Scrive: Ci è stato insegnato che tutte le relazioni si basano su uno scambio. Dare e ricevere. La malattia mi permetteva di ricevere senza dare. Ero un involucro. Occhi spenti. Sguardi non presenti. Ero un burattino nelle mani di quella malattia che tanto ti toglie e niente ti dà. L’anoressia faceva da regista ed io ero la protagonista.
“Le foto di quel periodo? Le avevo buttate via perché mi faceva male guardarle. Per fortuna ne ho recuperata qualcuna. E’ difficile pubblicarle eppure mi aiutano a liberarmi di quello che ho passato”, dice Giulia. Che vuole precisare: “Io dico di essere guarita ma continuo a fare psicoterapia perché l’anoressia potrebbe tornare. Ancora oggi soffro di binge-eating, a volte mi abbuffo e poi mangio frutta per tre giorni per smaltire. Non è finita”.

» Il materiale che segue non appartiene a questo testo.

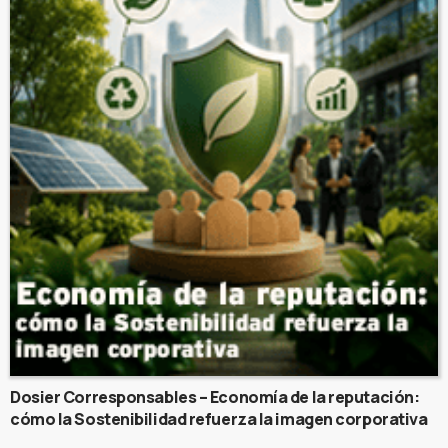
Dosier Corresponsables – Economía de la reputación:
cómo la Sostenibilidad refuerza la imagen corporativa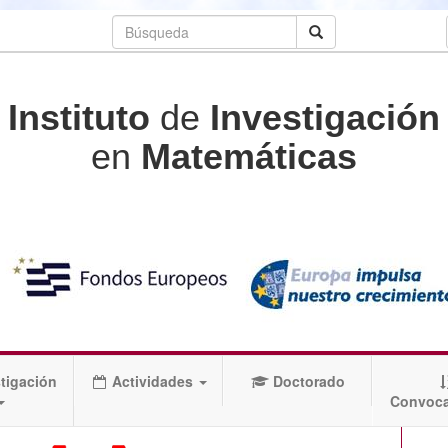
Instituto
de
Investigación
en
Matemáticas
tigación
Actividades
Doctorado
Convoca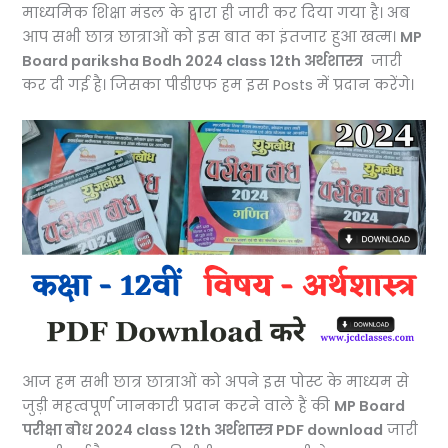
माध्यमिक शिक्षा मंडल के द्वारा ही जारी कर दिया गया है। अब
आप सभी छात्र छात्राओं को इस बात का इंतजार हुआ खत्म।
MP
Board pariksha Bodh 2024 class 12th अर्थशास्त्र
जारी
कर दी गई है। जिसका पीडीएफ हम इस Posts में प्रदान करेंगे।
आज हम सभी छात्र छात्राओं को अपने इस पोस्ट के माध्यम से
जुड़ी महत्वपूर्ण जानकारी प्रदान करने वाले हैं की
MP Board
परीक्षा बोध 2024 class 12th अर्थशास्त्र PDF download
जारी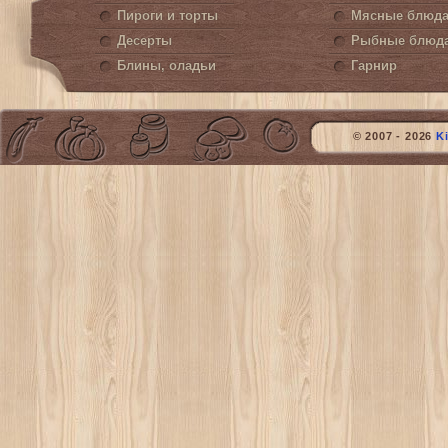
Пироги и торты
Мясные блюд
Десерты
Рыбные блюд
Блины, оладьи
Гарнир
© 2007 - 2026
K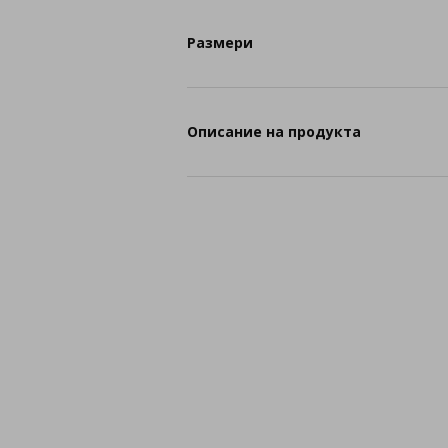
Размери
Описание на продукта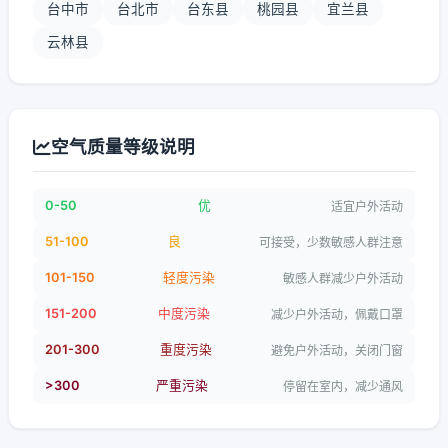
台中市
台北市
台东县
桃园县
宜兰县
云林县
空气质量等级说明
0-50
优
适宜户外活动
51-100
良
可接受，少数敏感人群注意
101-150
轻度污染
敏感人群减少户外活动
151-200
中度污染
减少户外活动，佩戴口罩
201-300
重度污染
避免户外活动，关闭门窗
>300
严重污染
停留在室内，减少通风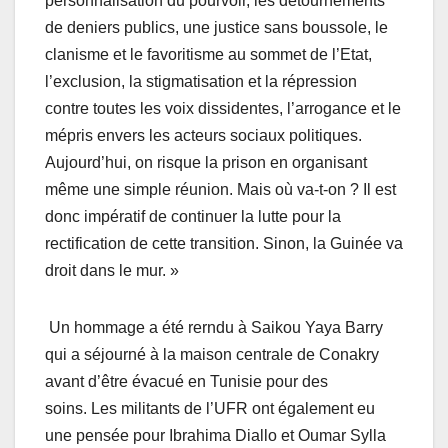
personnalisation du pourvoir, les détournements
de deniers publics, une justice sans boussole, le
clanisme et le favoritisme au sommet de l’Etat,
l’exclusion, la stigmatisation et la répression
contre toutes les voix dissidentes, l’arrogance et le
mépris envers les acteurs sociaux politiques.
Aujourd’hui, on risque la prison en organisant
même une simple réunion. Mais où va-t-on ? Il est
donc impératif de continuer la lutte pour la
rectification de cette transition. Sinon, la Guinée va
droit dans le mur. »
Un hommage a été rerndu à Saikou Yaya Barry
qui a séjourné à la maison centrale de Conakry
avant d’être évacué en Tunisie pour des
soins. Les militants de l’UFR ont également eu
une pensée pour Ibrahima Diallo et Oumar Sylla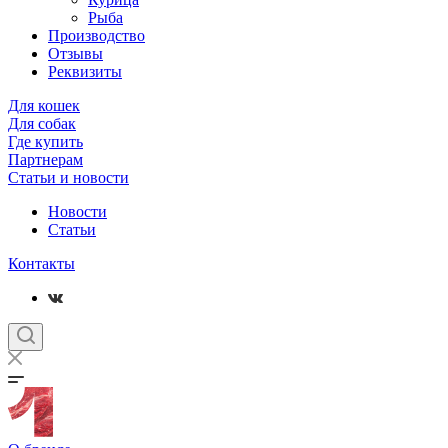
Рыба
Производство
Отзывы
Реквизиты
Для кошек
Для собак
Где купить
Партнерам
Статьи и новости
Новости
Статьи
Контакты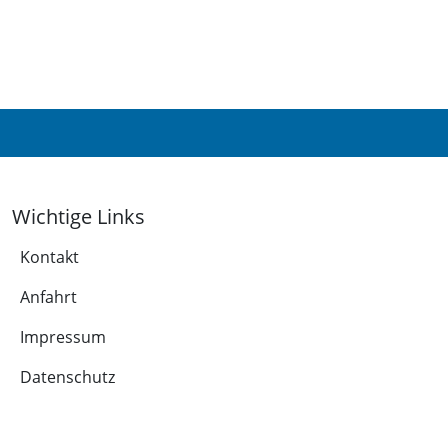
Wichtige Links
Kontakt
Anfahrt
Impressum
Datenschutz
Leichte Sprache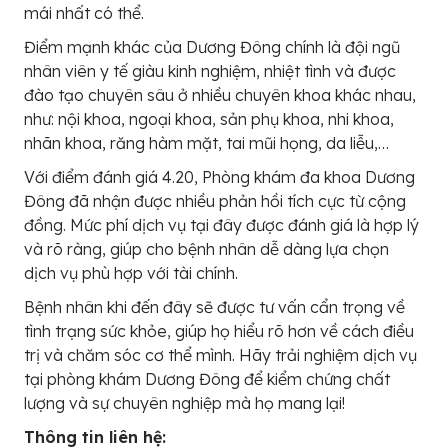
mái nhất có thể.
Điểm mạnh khác của Dương Đông chính là đội ngũ
nhân viên y tế giàu kinh nghiệm, nhiệt tình và được
đào tạo chuyên sâu ở nhiều chuyên khoa khác nhau,
như: nội khoa, ngoại khoa, sản phụ khoa, nhi khoa,
nhãn khoa, răng hàm mặt, tai mũi họng, da liễu,…
Với điểm đánh giá 4.20, Phòng khám đa khoa Dương
Đông đã nhận được nhiều phản hồi tích cực từ cộng
đồng. Mức phí dịch vụ tại đây được đánh giá là hợp lý
và rõ ràng, giúp cho bệnh nhân dễ dàng lựa chọn
dịch vụ phù hợp với tài chính.
Bệnh nhân khi đến đây sẽ được tư vấn cẩn trọng về
tình trạng sức khỏe, giúp họ hiểu rõ hơn về cách điều
trị và chăm sóc cơ thể mình. Hãy trải nghiệm dịch vụ
tại phòng khám Dương Đông để kiểm chứng chất
lượng và sự chuyên nghiệp mà họ mang lại!
Thông tin liên hệ: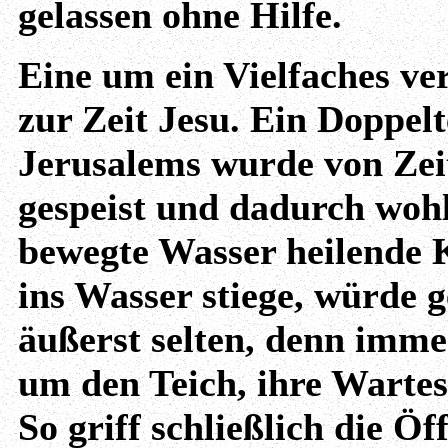
gelassen ohne Hilfe.
Eine um ein Vielfaches ver
zur Zeit Jesu. Ein Doppel
Jerusalems wurde von Zeit
gespeist und dadurch wohl
bewegte Wasser heilende Kr
ins Wasser stiege, würde 
äußerst selten, denn imme
um den Teich, ihre Warte
So griff schließlich die Ö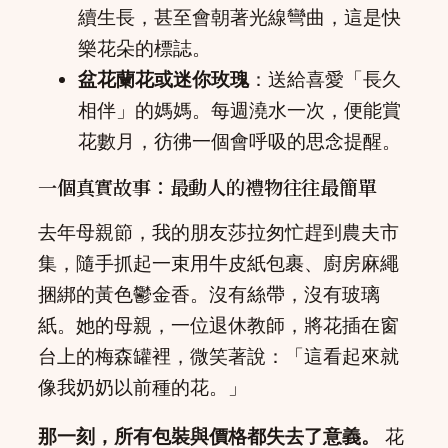
續生長，甚至會朝著光線彎曲，這是快
樂花朵的標誌。
盆花蘭花或迷你玫瑰
：送給喜愛「長久
相伴」的媽媽。每週澆水一次，便能賞
花數月，彷彿一個會呼吸的思念提醒。
一個真實故事：最動人的禮物往往最簡單
去年母親節，我的朋友莎拉匆忙趕到農夫市
集，隨手抓起一束用牛皮紙包裹、廚房麻繩
捆綁的黃色鬱金香。沒有絲帶，沒有玻璃
紙。她的母親，一位退休教師，將花插在窗
台上的梅森罐裡，微笑著說：「這看起來就
像我奶奶以前種的花。」
那一刻，所有包裝與價格都失去了意義。
花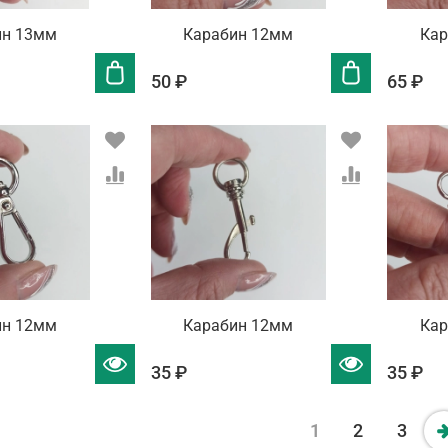
ин 13мм
Карабин 12мм
Кар
50 ₽
65 ₽
ин 12мм
Карабин 12мм
Кар
35 ₽
35 ₽
1
2
3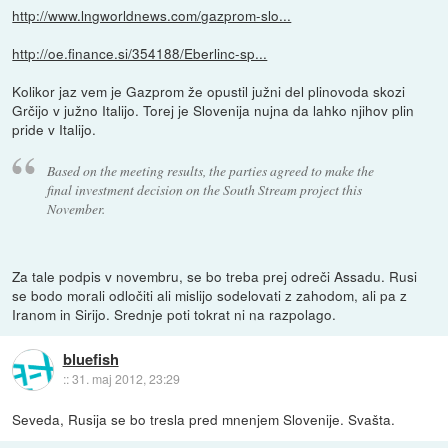
http://www.lngworldnews.com/gazprom-slo...
http://oe.finance.si/354188/Eberlinc-sp...
Kolikor jaz vem je Gazprom že opustil južni del plinovoda skozi
Grčijo v južno Italijo. Torej je Slovenija nujna da lahko njihov plin
pride v Italijo.
Based on the meeting results, the parties agreed to make the
final investment decision on the South Stream project this
November.
Za tale podpis v novembru, se bo treba prej odreči Assadu. Rusi
se bodo morali odločiti ali mislijo sodelovati z zahodom, ali pa z
Iranom in Sirijo. Srednje poti tokrat ni na razpolago.
bluefish
::
31. maj 2012, 23:29
Seveda, Rusija se bo tresla pred mnenjem Slovenije. Svašta.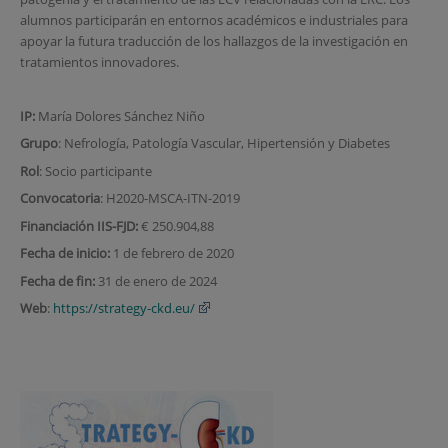
alumnos participarán en entornos académicos e industriales para
apoyar la futura traducción de los hallazgos de la investigación en
tratamientos innovadores.
IP:
María Dolores Sánchez Niño
Grupo
: Nefrología, Patología Vascular, Hipertensión y Diabetes
Rol
: Socio participante
Convocatoria
: H2020-MSCA-ITN-2019
Financiación IIS-FJD:
€ 250.904,88
Fecha de inicio:
1 de febrero de 2020
Fecha de fin:
31 de enero de 2024
Web
:
https://strategy-ckd.eu/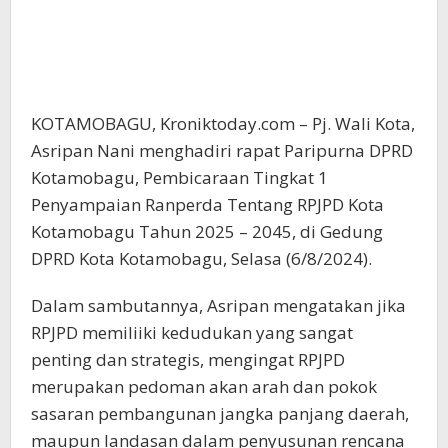
KOTAMOBAGU, Kroniktoday.com – Pj. Wali Kota,
Asripan Nani menghadiri rapat Paripurna DPRD
Kotamobagu, Pembicaraan Tingkat 1
Penyampaian Ranperda Tentang RPJPD Kota
Kotamobagu Tahun 2025 – 2045, di Gedung
DPRD Kota Kotamobagu, Selasa (6/8/2024).
Dalam sambutannya, Asripan mengatakan jika
RPJPD memiliiki kedudukan yang sangat
penting dan strategis, mengingat RPJPD
merupakan pedoman akan arah dan pokok
sasaran pembangunan jangka panjang daerah,
maupun landasan dalam penyusunan rencana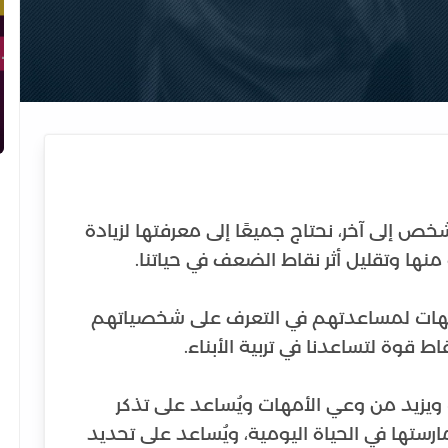
 إلى آخر، نحتاج جميعًا إلى معرفتها لزيادة
لأمهات لمساعدتهم في التعرف على شخصياتهم
يزيد من وعي الأمهات ويُساعد على تذكر
ارستها في الحياة اليومية، ويُساعد على تحديد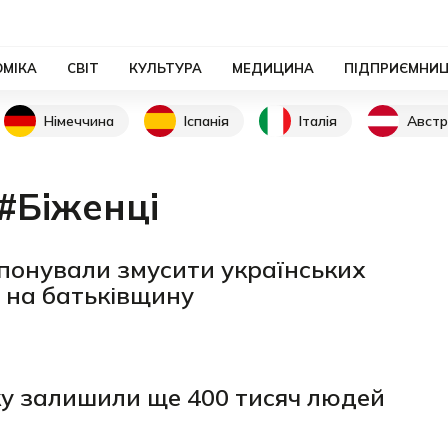
ОМІКА
СВІТ
КУЛЬТУРА
МЕДИЦИНА
ПІДПРИЄМНИ
Німеччина
Іспанія
Італія
Австр
#Біженці
понували змусити українських
 на батьківщину
ку залишили ще 400 тисяч людей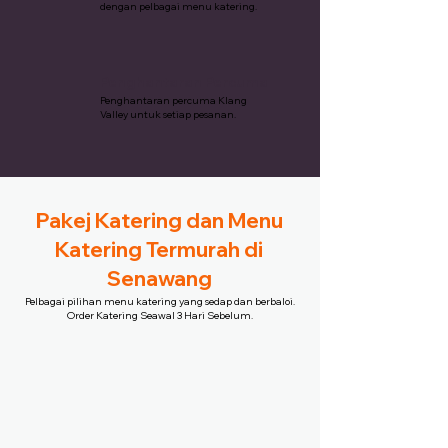
dengan pelbagai menu katering.
Penghantaran Percuma
Penghantaran percuma Klang
Valley untuk setiap pesanan.
Pakej Katering dan Menu
Katering Termurah di
Senawang
Pelbagai pilihan menu katering yang sedap dan berbaloi.
Order Katering Seawal 3 Hari Sebelum.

In “Filo rosso” spiccano le immagini di Giulia con le persone che le vogliono bene. Amici che si ammucchiano sul letto d’ospedale sorridendo al fotografo, mamma Giorgia e papà Luigi che la accarezzano e la baciano. “Per loro si trattava soltanto di un problema con il cibo. Mio papà mi diceva: ‘Perché non ti mangi quel pezzo di pane?’ e quando finivo tutto sul piatto scattava una standing ovation. Ma la mia battaglia non era vinta per questo”.
Queste sono le verità che vuole far conoscere alle persone che stanno vicino a chi soffre di disturbi dell’alimentazione: “Non si tratta di una preoccupazione estetica, il nostro è un dolore profondo che diventa visibile se dimagrisci molto come nel caso dell’anoressia, oppure rimane invisibile se non c’è variazione di peso”.